- [WHAT TO PRODUCE]: Change every "incomplete" in the lines below to "in progress" and leave everything else as it is. Write out the lines without the pictures.

***** INFORMATION SHOWN

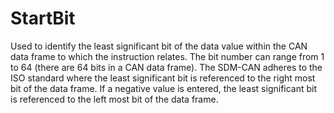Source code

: # StartBit

Used to identify the least significant bit of the data value within the CAN data frame to which the instruction relates. The bit number can range from 1 to 64 (there are 64 bits in a CAN data frame). The SDM-CAN adheres to the ISO standard where the least significant bit is referenced to the right most bit of the data frame. If a negative value is entered, the least significant bit is referenced to the left most bit of the data frame.
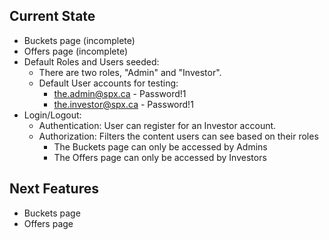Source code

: ## Current State
- Buckets page (incomplete)
- Offers page (incomplete)
- Default Roles and Users seeded: 
    - There are two roles, "Admin" and "Investor".
    - Default User accounts for testing:
        - the.admin@spx.ca - Password!1
        - the.investor@spx.ca - Password!1
- Login/Logout: 
    - Authentication: User can register for an Investor account. 
    - Authorization: Filters the content users can see based on their roles
        - The Buckets page can only be accessed by Admins
        - The Offers page can only be accessed by Investors

## Next Features
- Buckets page 
- Offers page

**********

- [SOLUTION]:
Source code

: # StartBit

Used to identify the least significant bit of the data value within the CAN data frame to which the instruction relates. The bit number can range from 1 to 64 (there are 64 bits in a CAN data frame). The SDM-CAN adheres to the ISO standard where the least significant bit is referenced to the right most bit of the data frame. If a negative value is entered, the least significant bit is referenced to the left most bit of the data frame.
Source code

: ## Current State
- Buckets page (in progress)
- Offers page (in progress)
- Default Roles and Users seeded: 
    - There are two roles, "Admin" and "Investor".
    - Default User accounts for testing:
        - the.admin@spx.ca - Password!1
        - the.investor@spx.ca - Password!1
- Login/Logout: 
    - Authentication: User can register for an Investor account. 
    - Authorization: Filters the content users can see based on their roles
        - The Buckets page can only be accessed by Admins
        - The Offers page can only be accessed by Investors

## Next Features
- Buckets page 
- Offers page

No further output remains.